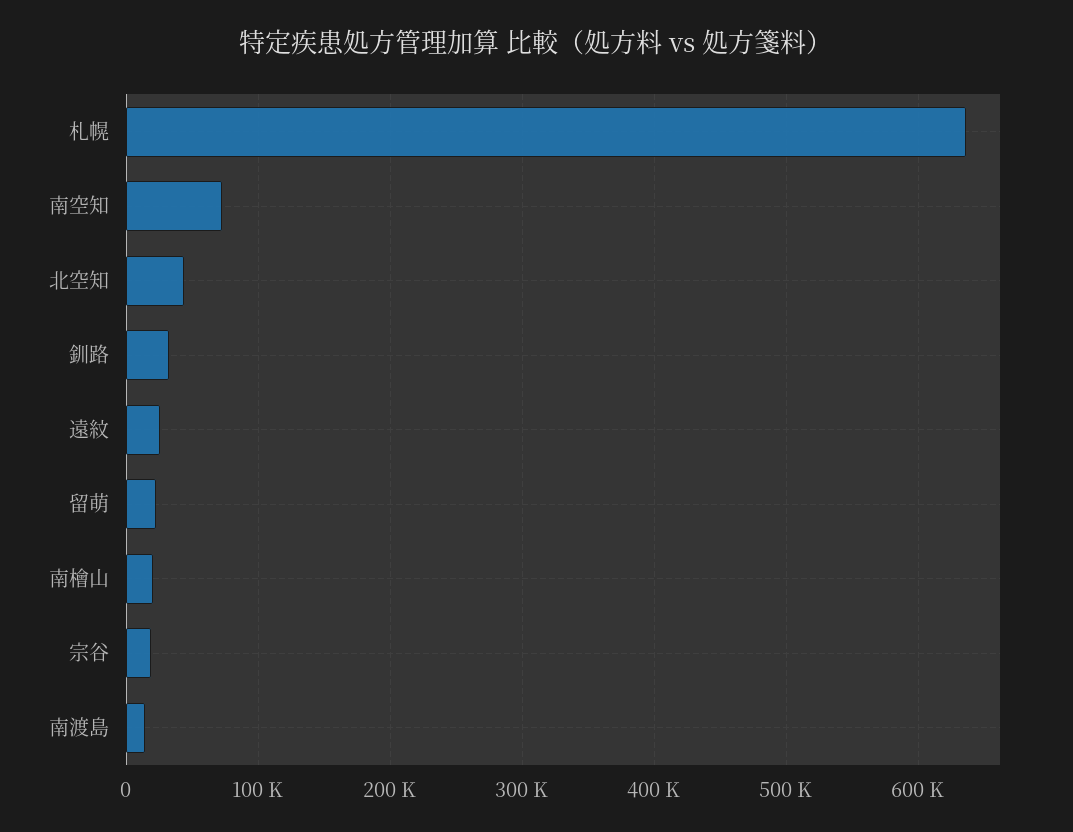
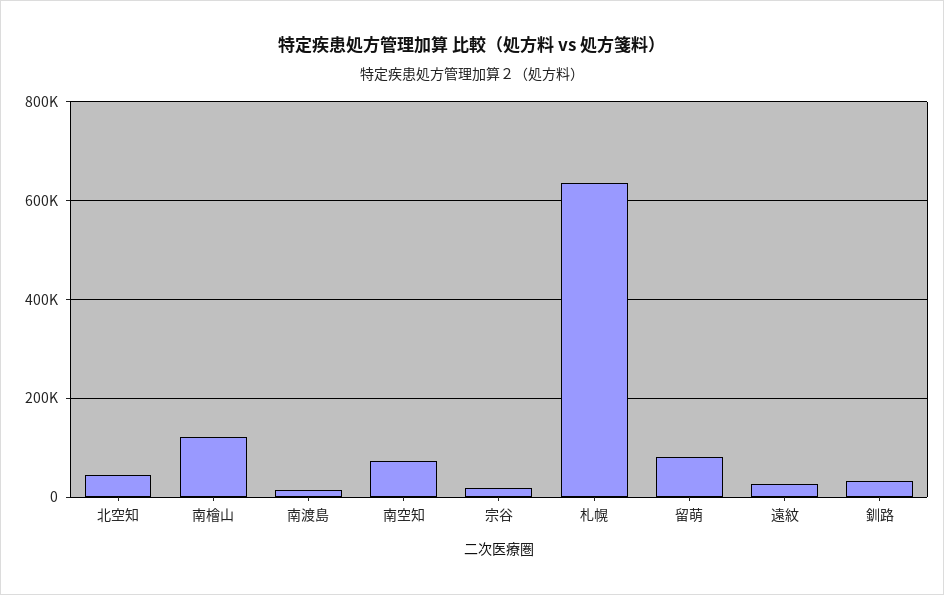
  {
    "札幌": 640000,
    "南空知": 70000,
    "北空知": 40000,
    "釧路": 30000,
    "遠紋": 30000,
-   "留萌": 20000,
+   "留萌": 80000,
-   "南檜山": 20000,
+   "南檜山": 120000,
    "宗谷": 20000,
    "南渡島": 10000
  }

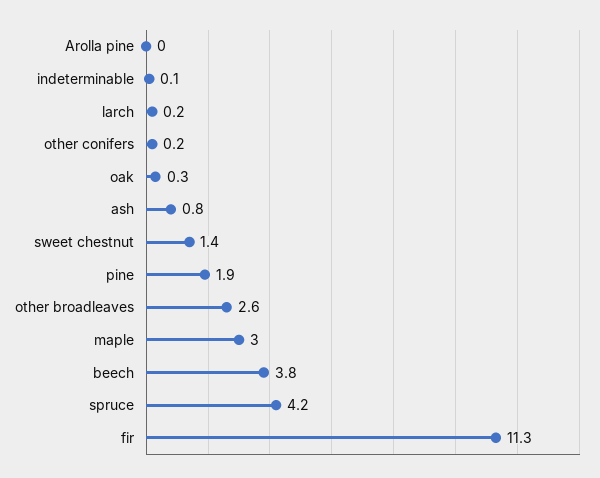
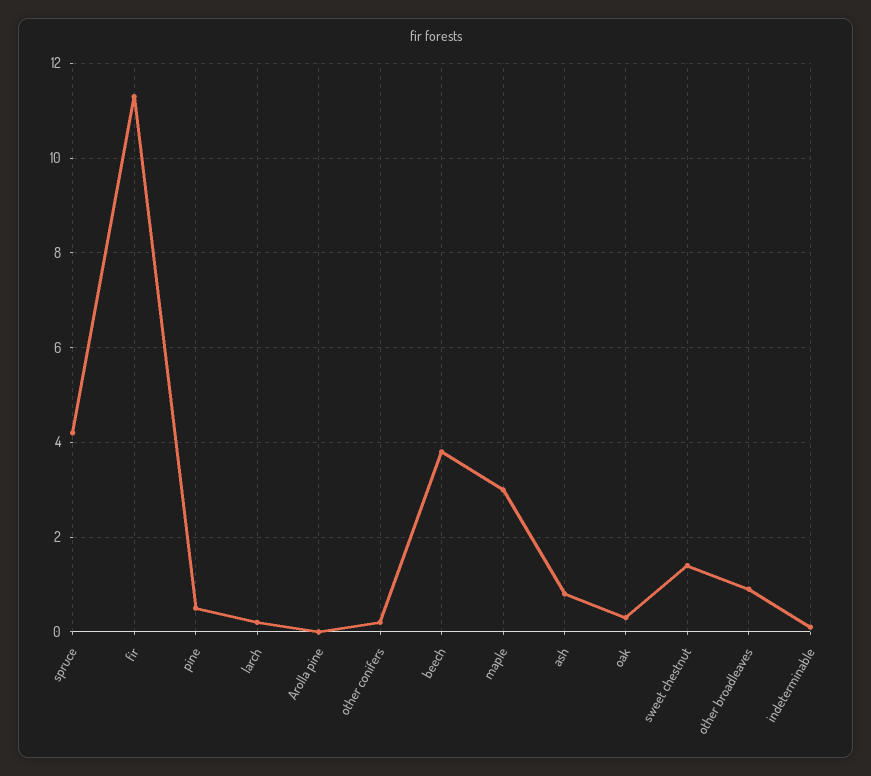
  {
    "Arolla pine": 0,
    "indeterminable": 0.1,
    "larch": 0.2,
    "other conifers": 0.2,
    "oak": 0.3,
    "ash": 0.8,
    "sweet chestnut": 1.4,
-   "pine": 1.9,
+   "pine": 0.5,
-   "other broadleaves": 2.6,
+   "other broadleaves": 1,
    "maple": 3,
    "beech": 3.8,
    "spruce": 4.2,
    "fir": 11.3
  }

#####

§ Problem details
Each line above with the string "other" should be reported in full.

§ Response
    "other conifers": 0.2,
-   "other broadleaves": 2.6,
+   "other broadleaves": 1,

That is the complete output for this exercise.